Les vins de Loire satisfont les marchés anglais et nordiques qui n’en produisent pas. Les canaux de Briare, ouvert en 1642 et d’Orléans, ouvert en 1692, ouvrent le marché populaire parisien en pleine croissance. Désormais, les petits vins sont « les vins pour Paris », alors que les vins de qualité comme le Vouvray sont les « vins pour la mer » qui seuls peuvent supporter, avant d’arriver à Nantes, les droits de la douane d’Ingrandes, maintenue sur l’ancienne frontière bretonne. Ce commerce stimule l’extension des vignobles ligériens, mais aussi leur « avilissement ».
Le sel remonte la Loire depuis Guérande et Bourgneuf-en-Retz. Il est fortement taxé par la gabelle qui multiplie son prix de 6 à 12 hors de la Bretagne qui en est exemptée. Chaque adulte a l’obligation légale d’en acheter environ 3,5 kg par an. Cet impôt est très impopulaire et le faux saunage rapporte aux bateliers comme un faux monnayage.
Circulent aussi sur la Loire les fers du Nivernais et du Berry, la coutellerie de Châtellerault, les ancres de Crosne, le vinaigre d’Orléans, les prunes de Touraine et d’Anjou, les marrons du Périgord, l’eau-de-vie de Charente, les marchandises du midi venues par le Rhône et le canal du Centre qui joint Macon à Digoin : soieries de Lyon, huile d’olive, savons, amandes, épices venus par Marseille et même citrons et oranges d’Italie, les poissons frais des étangs de Sologne, du Nivernais, du Bourbonnais en bascules ou bateaux-viviers.
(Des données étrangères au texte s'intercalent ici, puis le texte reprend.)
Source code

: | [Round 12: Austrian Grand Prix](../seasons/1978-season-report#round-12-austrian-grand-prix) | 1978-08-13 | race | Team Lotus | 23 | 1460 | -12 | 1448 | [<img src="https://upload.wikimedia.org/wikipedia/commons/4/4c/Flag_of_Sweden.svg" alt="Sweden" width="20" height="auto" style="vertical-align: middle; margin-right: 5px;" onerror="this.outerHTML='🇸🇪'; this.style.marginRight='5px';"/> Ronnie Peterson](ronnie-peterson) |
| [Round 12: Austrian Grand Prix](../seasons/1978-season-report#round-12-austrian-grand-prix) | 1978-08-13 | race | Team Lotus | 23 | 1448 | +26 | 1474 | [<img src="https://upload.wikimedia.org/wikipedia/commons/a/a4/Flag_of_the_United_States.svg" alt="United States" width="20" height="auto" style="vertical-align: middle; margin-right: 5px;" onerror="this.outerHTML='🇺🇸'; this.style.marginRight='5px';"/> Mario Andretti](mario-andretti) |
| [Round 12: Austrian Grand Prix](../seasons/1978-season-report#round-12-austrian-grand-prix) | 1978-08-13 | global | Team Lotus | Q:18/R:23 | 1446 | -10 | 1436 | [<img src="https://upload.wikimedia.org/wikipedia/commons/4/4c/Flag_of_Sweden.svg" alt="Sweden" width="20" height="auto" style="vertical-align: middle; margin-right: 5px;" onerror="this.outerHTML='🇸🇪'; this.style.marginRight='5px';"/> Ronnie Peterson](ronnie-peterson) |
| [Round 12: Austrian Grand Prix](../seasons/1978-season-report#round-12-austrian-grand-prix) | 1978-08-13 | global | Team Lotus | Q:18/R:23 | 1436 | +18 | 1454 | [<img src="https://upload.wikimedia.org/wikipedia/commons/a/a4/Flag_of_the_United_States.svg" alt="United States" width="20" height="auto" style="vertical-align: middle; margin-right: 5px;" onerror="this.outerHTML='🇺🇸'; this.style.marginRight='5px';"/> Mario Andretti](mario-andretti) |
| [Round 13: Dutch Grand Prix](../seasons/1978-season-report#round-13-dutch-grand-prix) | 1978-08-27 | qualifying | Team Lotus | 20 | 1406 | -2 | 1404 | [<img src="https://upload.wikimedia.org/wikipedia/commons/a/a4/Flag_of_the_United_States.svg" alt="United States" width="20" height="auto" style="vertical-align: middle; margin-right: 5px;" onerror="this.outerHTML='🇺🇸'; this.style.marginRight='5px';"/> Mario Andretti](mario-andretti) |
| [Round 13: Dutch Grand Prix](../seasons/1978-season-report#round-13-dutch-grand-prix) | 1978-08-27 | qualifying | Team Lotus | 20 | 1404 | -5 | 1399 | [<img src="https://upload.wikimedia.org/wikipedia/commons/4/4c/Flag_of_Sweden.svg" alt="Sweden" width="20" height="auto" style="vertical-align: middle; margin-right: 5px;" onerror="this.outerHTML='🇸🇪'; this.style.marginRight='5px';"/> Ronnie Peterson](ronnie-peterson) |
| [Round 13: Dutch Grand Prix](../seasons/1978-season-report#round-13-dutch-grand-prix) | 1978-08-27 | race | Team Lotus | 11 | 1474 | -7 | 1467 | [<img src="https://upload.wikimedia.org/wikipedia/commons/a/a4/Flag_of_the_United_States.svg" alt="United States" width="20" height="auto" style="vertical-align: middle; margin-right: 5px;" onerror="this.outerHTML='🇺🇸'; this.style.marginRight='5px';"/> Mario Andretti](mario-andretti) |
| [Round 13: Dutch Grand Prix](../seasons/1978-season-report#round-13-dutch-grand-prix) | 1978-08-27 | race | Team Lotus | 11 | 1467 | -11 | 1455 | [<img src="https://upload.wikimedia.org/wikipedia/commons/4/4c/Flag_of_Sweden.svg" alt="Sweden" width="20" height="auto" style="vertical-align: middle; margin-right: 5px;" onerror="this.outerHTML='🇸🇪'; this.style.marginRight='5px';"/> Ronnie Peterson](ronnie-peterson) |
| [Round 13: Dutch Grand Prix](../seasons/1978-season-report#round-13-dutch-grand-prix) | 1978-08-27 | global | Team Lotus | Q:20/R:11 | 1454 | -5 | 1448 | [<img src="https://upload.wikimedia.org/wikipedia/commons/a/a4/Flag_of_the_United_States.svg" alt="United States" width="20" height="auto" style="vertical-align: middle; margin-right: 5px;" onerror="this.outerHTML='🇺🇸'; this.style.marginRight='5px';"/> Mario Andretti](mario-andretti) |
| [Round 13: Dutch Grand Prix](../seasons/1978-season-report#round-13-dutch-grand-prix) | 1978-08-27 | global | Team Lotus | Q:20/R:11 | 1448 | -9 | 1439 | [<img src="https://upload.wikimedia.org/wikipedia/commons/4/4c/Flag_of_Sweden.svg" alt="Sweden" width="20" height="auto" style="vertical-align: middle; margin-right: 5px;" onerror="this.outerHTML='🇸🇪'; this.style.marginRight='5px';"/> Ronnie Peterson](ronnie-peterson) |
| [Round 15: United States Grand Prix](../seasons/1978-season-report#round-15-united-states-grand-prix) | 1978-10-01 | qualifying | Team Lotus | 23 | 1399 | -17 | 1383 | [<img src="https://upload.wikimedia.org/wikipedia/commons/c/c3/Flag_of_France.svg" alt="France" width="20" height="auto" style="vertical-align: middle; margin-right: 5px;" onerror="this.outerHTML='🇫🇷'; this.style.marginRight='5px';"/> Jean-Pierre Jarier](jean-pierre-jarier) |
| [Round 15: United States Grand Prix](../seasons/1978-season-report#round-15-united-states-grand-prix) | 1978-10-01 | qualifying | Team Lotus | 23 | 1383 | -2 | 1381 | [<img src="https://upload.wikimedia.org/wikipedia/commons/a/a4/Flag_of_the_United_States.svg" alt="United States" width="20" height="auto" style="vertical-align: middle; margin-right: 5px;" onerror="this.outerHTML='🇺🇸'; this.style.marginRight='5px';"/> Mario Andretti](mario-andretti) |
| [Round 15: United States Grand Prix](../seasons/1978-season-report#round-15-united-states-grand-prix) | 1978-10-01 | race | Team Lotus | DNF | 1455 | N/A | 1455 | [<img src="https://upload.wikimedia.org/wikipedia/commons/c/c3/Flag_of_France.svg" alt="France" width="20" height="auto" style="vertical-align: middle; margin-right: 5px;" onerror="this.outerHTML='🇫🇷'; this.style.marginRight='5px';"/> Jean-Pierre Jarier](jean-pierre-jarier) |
Les poissons de mer, le hareng salé et fumé, la morue séchée et salée de Terre-Neuve vont à l’amont, sens souvent déficitaire, de même qu’au XVIIIe siècle, le sucre des Antilles et les produits coloniaux comme le café et le tabac.
Orléans est la plaque tournante du commerce de redistribution de ville en ville. Tout circule : les bouteilles en verre, le papier, la quincaillerie, les faïences de Blois, Gien et Nevers, l’osier, la laine et le lin, les textiles et les cuirs, les animaux sur pied, les grains et les fourrages et on peut allonger indéfiniment cette liste sans oublier les gens qui voyageaient pour le commerce, l’administration, l’étude.
Toutes ces marchandises ont dû être importées par Saint-Simon, à l’exception à peu près complète des denrées qu’il exportait, produits par les paysans et les pêcheurs : Vin du coteau, surtout le Muscadet à partir de 1635 où il est attesté pour la première fois dans la région, lin, chanvre, osier de la Vallée, bois d’œuvre et de feu, fourrages, grains, peaux, bestiaux, moutons, porcs, volailles, gibiers et poisson.
Sources :
F. Haddad - La Loire-Atlantique (Ed. Bourdesoules)
P. Villiers et A. Senotier : Histoire de la Marine de Loire (Grandvaux, 1997).
F. de Person : Bateliers sur la Loire (Ed. CRD)
R. Dion : Histoire de la vigne et du vin.